Molecular subgroups of T-cell acute lymphoblastic leukemia in adults treated according to pediatric-based GMALL protocols

Abstract

In contrast to B-cell precursor acute lymphoblastic leukemia (ALL), molecular subgroups are less well defined in T-lineage ALL. Comprehensive studies on molecular T-ALL subgroups have been predominantly performed in pediatric ALL patients. Currently, molecular characteristics are rarely considered for risk stratification. Herein, we present a homogenously treated cohort of 230 adult T-ALL patients characterized on transcriptome, and partly on DNA methylation and gene mutation level in correlation with clinical outcome. We identified nine molecular subgroups based on aberrant oncogene expression correlating to four distinct DNA methylation patterns. The subgroup distribution differed from reported pediatric T-ALL cohorts with higher frequencies of prognostic unfavorable subgroups like HOXA or LYL1/LMO2. A small subset (3%) of HOXA adult T-ALL patients revealed restricted expression of posterior HOX genes with aberrant activation of lncRNA HOTTIP. With respect to outcome, TLX1 (n = 44) and NKX2-1 (n = 4) had an exceptionally favorable 3-year overall survival (3y-OS) of 94%. Within thymic T-ALL, the non TLX1 patients had an inferior but still good prognosis. To our knowledge this is the largest cohort of adult T-ALL patients characterized by transcriptome sequencing with meaningful clinical follow-up. Risk classification based on molecular subgroups might emerge and contribute to improvements in outcome.

Fig. 1. Molecular subgroups in adult T-ALL.

Classification of 230 adult T-ALL patients into molecular subgroups based on RNAseq. Clinical data, fusions genes, and oncogene expression are shown.

Fig. 2. Clinical features of molecular subgroups in adult T-ALL.

A Age distribution according to the molecular subtypes. B Immunophenotype according to molecular subgroups. Number of samples varies from (A) and (B) due to missing immunophenotypes for 15 samples. C Gender distribution in the molecular subgroups.

Fig. 3. HOXA13 cluster with recurrent mir181A1HG_HOTTIP fusion.

A Expression of posterior HOXA genes in HOXA13 cluster. B Fusion gene mir181A1HG_HOTTIP with the 5′ fusion partner breakpoint after exon partner and full usage of 3′ fusion partner HOTTIP. C Differentially expressed genes between HOXA13 and HOXA cluster. GSEA enrichment analysis for JAK/STAT and TP53 pathway compared between HOXA13 and HOXA.

Fig. 4. Methylation profile of adult T-ALL samples.
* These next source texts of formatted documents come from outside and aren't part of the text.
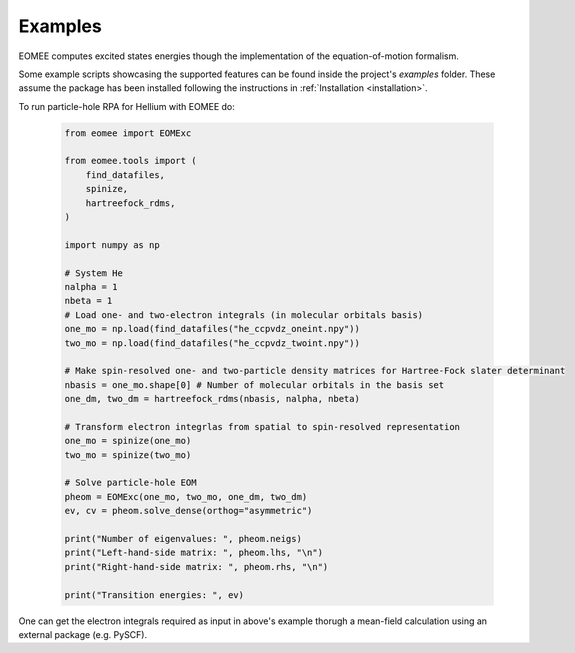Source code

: ..
    : This file is part of EOMEE.
    :
    : EOMEE is free software: you can redistribute it and/or modify it under
    : the terms of the GNU General Public License as published by the Free
    : Software Foundation, either version 3 of the License, or (at your
    : option) any later version.
    :
    : EOMEE is distributed in the hope that it will be useful, but WITHOUT
    : ANY WARRANTY; without even the implied warranty of MERCHANTABILITY or
    : FITNESS FOR A PARTICULAR PURPOSE. See the GNU General Public License
    : for more details.
    :
    : You should have received a copy of the GNU General Public License
    : along with EOMEE. If not, see <http://www.gnu.org/licenses/>.

Examples
########

EOMEE computes excited states energies though the implementation of the equation-of-motion
formalism. 

Some example scripts showcasing the supported features can be found inside the project's *examples* folder.
These assume the package has been installed following the instructions in :ref:`Installation
<installation>`.

To run particle-hole RPA for Hellium with EOMEE do:

    .. code-block:: python

        from eomee import EOMExc

        from eomee.tools import (
            find_datafiles,
            spinize,
            hartreefock_rdms,
        )

        import numpy as np

        # System He
        nalpha = 1
        nbeta = 1
        # Load one- and two-electron integrals (in molecular orbitals basis)
        one_mo = np.load(find_datafiles("he_ccpvdz_oneint.npy"))
        two_mo = np.load(find_datafiles("he_ccpvdz_twoint.npy"))

        # Make spin-resolved one- and two-particle density matrices for Hartree-Fock slater determinant
        nbasis = one_mo.shape[0] # Number of molecular orbitals in the basis set
        one_dm, two_dm = hartreefock_rdms(nbasis, nalpha, nbeta)

        # Transform electron integrlas from spatial to spin-resolved representation
        one_mo = spinize(one_mo)
        two_mo = spinize(two_mo)

        # Solve particle-hole EOM
        pheom = EOMExc(one_mo, two_mo, one_dm, two_dm)
        ev, cv = pheom.solve_dense(orthog="asymmetric")

        print("Number of eigenvalues: ", pheom.neigs)
        print("Left-hand-side matrix: ", pheom.lhs, "\n")
        print("Right-hand-side matrix: ", pheom.rhs, "\n")

        print("Transition energies: ", ev)

One can get the electron integrals required as input in above's example thorugh a mean-field calculation using an external package (e.g. PySCF). 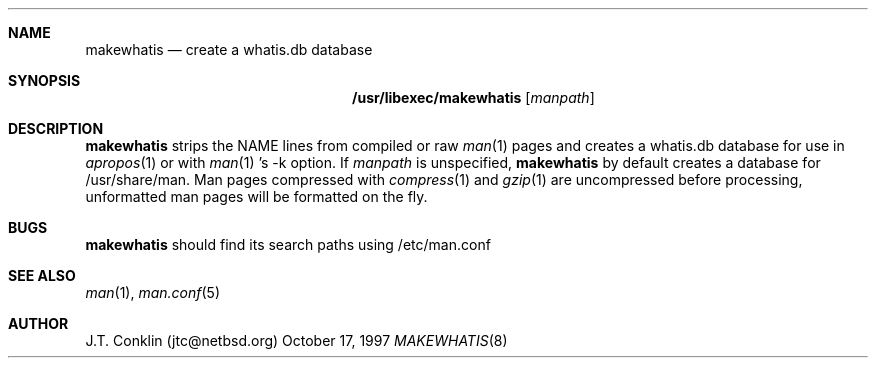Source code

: .\"	$OpenBSD: src/libexec/makewhatis/makewhatis.8,v 1.1 1997/11/05 19:20:47 deraadt Exp $
.\"	$NetBSD: makewhatis.8,v 1.2 1997/10/20 02:41:18 enami Exp $
.\"
.\" Copyright (c) 1997 The NetBSD Foundation, Inc.
.\" All rights reserved.
.\"
.\" This code is derived from software contributed to The NetBSD Foundation
.\" by Robert Dobbs <banshee@gabriella.resort.com>.
.\"
.\" Redistribution and use in source and binary forms, with or without
.\" modification, are permitted provided that the following conditions
.\" are met:
.\" 1. Redistributions of source code must retain the above copyright
.\"    notice, this list of conditions and the following disclaimer.
.\" 2. Redistributions in binary form must reproduce the above copyright
.\"    notice, this list of conditions and the following disclaimer in the
.\"    documentation and/or other materials provided with the distribution.
.\" 3. All advertising materials mentioning features or use of this software
.\"    must display the following acknowledgement:
.\"        This product includes software developed by the NetBSD
.\"        Foundation, Inc. and its contributors.
.\" 4. Neither the name of The NetBSD Foundation nor the names of its
.\"    contributors may be used to endorse or promote products derived
.\"    from this software without specific prior written permission.
.\"
.\" THIS SOFTWARE IS PROVIDED BY THE NETBSD FOUNDATION, INC. AND CONTRIBUTORS
.\" ``AS IS'' AND ANY EXPRESS OR IMPLIED WARRANTIES, INCLUDING, BUT NOT LIMITED
.\" TO, THE IMPLIED WARRANTIES OF MERCHANTABILITY AND FITNESS FOR A PARTICULAR
.\" PURPOSE ARE DISCLAIMED.  IN NO EVENT SHALL THE FOUNDATION OR CONTRIBUTORS 
.\" BE LIABLE FOR ANY DIRECT, INDIRECT, INCIDENTAL, SPECIAL, EXEMPLARY, OR
.\" CONSEQUENTIAL DAMAGES (INCLUDING, BUT NOT LIMITED TO, PROCUREMENT OF
.\" SUBSTITUTE GOODS OR SERVICES; LOSS OF USE, DATA, OR PROFITS; OR BUSINESS
.\" INTERRUPTION) HOWEVER CAUSED AND ON ANY THEORY OF LIABILITY, WHETHER IN
.\" CONTRACT, STRICT LIABILITY, OR TORT (INCLUDING NEGLIGENCE OR OTHERWISE)
.\" ARISING IN ANY WAY OUT OF THE USE OF THIS SOFTWARE, EVEN IF ADVISED OF THE
.\" POSSIBILITY OF SUCH DAMAGE.
.\"
.Dd October 17, 1997
.Dt MAKEWHATIS 8
.Sh NAME
.Nm makewhatis
.Nd create a whatis.db database
.Sh SYNOPSIS
.Nm /usr/libexec/makewhatis
.Op Ar manpath
.Sh DESCRIPTION
.Nm
strips the NAME lines from compiled or raw
.Xr man 1
pages and creates
a whatis.db database
for use in
.Xr apropos 1
or with
.Xr man 1 's
-k option.
If
.Ar manpath
is unspecified,
.Nm
by default creates a database for /usr/share/man.
Man pages compressed with
.Xr compress 1
and
.Xr gzip 1
are uncompressed before processing, unformatted man pages
will be formatted on the fly.
.Sh BUGS
.Nm
should find its search paths using /etc/man.conf
.Sh SEE ALSO
.Xr man 1 ,
.Xr man.conf 5
.Sh AUTHOR
J.T. Conklin (jtc@netbsd.org)
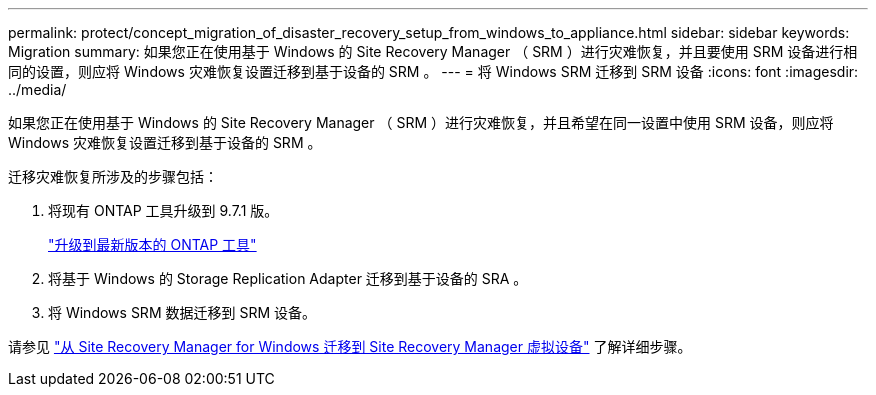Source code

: ---
permalink: protect/concept_migration_of_disaster_recovery_setup_from_windows_to_appliance.html 
sidebar: sidebar 
keywords: Migration 
summary: 如果您正在使用基于 Windows 的 Site Recovery Manager （ SRM ）进行灾难恢复，并且要使用 SRM 设备进行相同的设置，则应将 Windows 灾难恢复设置迁移到基于设备的 SRM 。 
---
= 将 Windows SRM 迁移到 SRM 设备
:icons: font
:imagesdir: ../media/


[role="lead"]
如果您正在使用基于 Windows 的 Site Recovery Manager （ SRM ）进行灾难恢复，并且希望在同一设置中使用 SRM 设备，则应将 Windows 灾难恢复设置迁移到基于设备的 SRM 。

迁移灾难恢复所涉及的步骤包括：

. 将现有 ONTAP 工具升级到 9.7.1 版。
+
link:../deploy/task_upgrade_to_the_9_8_ontap_tools_for_vmware_vsphere.html["升级到最新版本的 ONTAP 工具"]

. 将基于 Windows 的 Storage Replication Adapter 迁移到基于设备的 SRA 。
. 将 Windows SRM 数据迁移到 SRM 设备。


请参见 https://docs.vmware.com/en/Site-Recovery-Manager/8.2/com.vmware.srm.install_config.doc/GUID-F39A84D3-2E3D-4018-97DD-5D7F7E041B43.html["从 Site Recovery Manager for Windows 迁移到 Site Recovery Manager 虚拟设备"] 了解详细步骤。
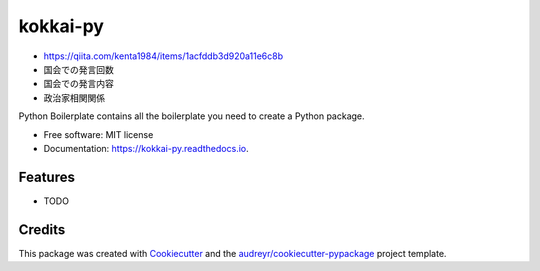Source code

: =========
kokkai-py
=========


.. image:: https://img.shields.io/pypi/v/kokkai_py.svg
        :target: https://pypi.python.org/pypi/kokkai_py

.. image:: https://img.shields.io/travis/shimakaze-git/kokkai_py.svg
        :target: https://travis-ci.com/shimakaze-git/kokkai_py

.. image:: https://readthedocs.org/projects/kokkai-py/badge/?version=latest
        :target: https://kokkai-py.readthedocs.io/en/latest/?version=latest
        :alt: Documentation Status


.. image:: https://pyup.io/repos/github/shimakaze-git/kokkai_py/shield.svg
     :target: https://pyup.io/repos/github/shimakaze-git/kokkai_py/
     :alt: Updates

* https://qiita.com/kenta1984/items/1acfddb3d920a11e6c8b

* 国会での発言回数
* 国会での発言内容
* 政治家相関関係

Python Boilerplate contains all the boilerplate you need to create a Python package.


* Free software: MIT license
* Documentation: https://kokkai-py.readthedocs.io.


Features
--------

* TODO

Credits
-------

This package was created with Cookiecutter_ and the `audreyr/cookiecutter-pypackage`_ project template.

.. _Cookiecutter: https://github.com/audreyr/cookiecutter
.. _`audreyr/cookiecutter-pypackage`: https://github.com/audreyr/cookiecutter-pypackage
A Principal component analysis of 84 T-ALL samples based on their methylation status using the 2000 most variant CpGs resulting in four stable clusters (M1–M4). B Methylation clusters showed a high concordance with molecular subgroups and immunophenotype. Methylation level of the 2000 most variant CpGs are presented with a clear hypomethylation for cluster M2. Below the graph most prominent molecular subgroups in the methylation clusters are depicted. Samples with an underlying TAL1 fusion are marked. C Number of differentially methylated regions and their methylation status according to the four methylation subgroups. Genes in the differentially methylated regions are reflecting driving oncogenes of molecular T-ALL subgroups.

Fig. 5. Overall survival for molecular subgroups in T-ALL.

(A) Overall survival for the molecular subgroups in 196 adult T-ALL patients independent of their immunophenotype. Unassigned samples are not displayed. Colors for the different subgroups are shown below the figure. B-D Overall survival of adult T-ALL patients according to their molecular risk classification. Good risk group comprises 62 patients: TLX1 (n = 44), NKX2-1 (n = 4) and LMO1 (n = 14); intermediate risk group 47 patients: HOXA (n = 47); poor risk subgroup 76 patients: HOXA13 (n = 5), TLX3 (n = 25), LYL1/LMO2 (n = 29), TAL1/LMO2 (n = 27). E Overall survival for the molecular subgroups in 99 adult T-ALL patients with thymic immunophenotype. Unassigned samples are not displayed. Colors for the different subgroups are shown below the figure.